[RECORDS SHOWN — start]
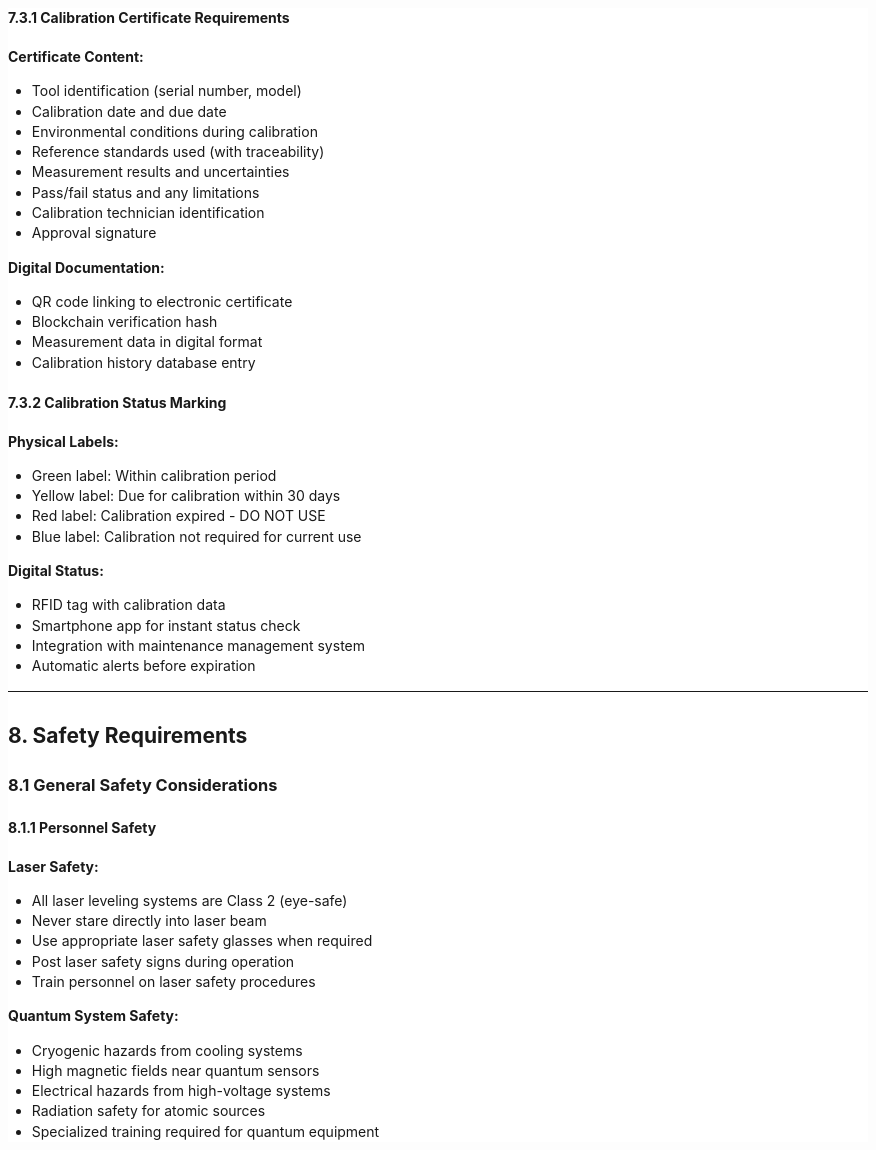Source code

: #### 7.3.1 Calibration Certificate Requirements

**Certificate Content:**
- Tool identification (serial number, model)
- Calibration date and due date
- Environmental conditions during calibration
- Reference standards used (with traceability)
- Measurement results and uncertainties
- Pass/fail status and any limitations
- Calibration technician identification
- Approval signature

**Digital Documentation:**
- QR code linking to electronic certificate
- Blockchain verification hash
- Measurement data in digital format
- Calibration history database entry

#### 7.3.2 Calibration Status Marking

**Physical Labels:**
- Green label: Within calibration period
- Yellow label: Due for calibration within 30 days
- Red label: Calibration expired - DO NOT USE
- Blue label: Calibration not required for current use

**Digital Status:**
- RFID tag with calibration data
- Smartphone app for instant status check
- Integration with maintenance management system
- Automatic alerts before expiration

---

## 8. Safety Requirements

### 8.1 General Safety Considerations

#### 8.1.1 Personnel Safety

**Laser Safety:**
- All laser leveling systems are Class 2 (eye-safe)
- Never stare directly into laser beam
- Use appropriate laser safety glasses when required
- Post laser safety signs during operation
- Train personnel on laser safety procedures

**Quantum System Safety:**
- Cryogenic hazards from cooling systems
- High magnetic fields near quantum sensors
- Electrical hazards from high-voltage systems
- Radiation safety for atomic sources
- Specialized training required for quantum equipment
[RECORDS SHOWN — finish]
Drop the pictures and set down the data above exactly.

Source code

: #### 7.3.1 Calibration Certificate Requirements

**Certificate Content:**
- Tool identification (serial number, model)
- Calibration date and due date
- Environmental conditions during calibration
- Reference standards used (with traceability)
- Measurement results and uncertainties
- Pass/fail status and any limitations
- Calibration technician identification
- Approval signature

**Digital Documentation:**
- QR code linking to electronic certificate
- Blockchain verification hash
- Measurement data in digital format
- Calibration history database entry

#### 7.3.2 Calibration Status Marking

**Physical Labels:**
- Green label: Within calibration period
- Yellow label: Due for calibration within 30 days
- Red label: Calibration expired - DO NOT USE
- Blue label: Calibration not required for current use

**Digital Status:**
- RFID tag with calibration data
- Smartphone app for instant status check
- Integration with maintenance management system
- Automatic alerts before expiration

---

## 8. Safety Requirements

### 8.1 General Safety Considerations

#### 8.1.1 Personnel Safety

**Laser Safety:**
- All laser leveling systems are Class 2 (eye-safe)
- Never stare directly into laser beam
- Use appropriate laser safety glasses when required
- Post laser safety signs during operation
- Train personnel on laser safety procedures

**Quantum System Safety:**
- Cryogenic hazards from cooling systems
- High magnetic fields near quantum sensors
- Electrical hazards from high-voltage systems
- Radiation safety for atomic sources
- Specialized training required for quantum equipment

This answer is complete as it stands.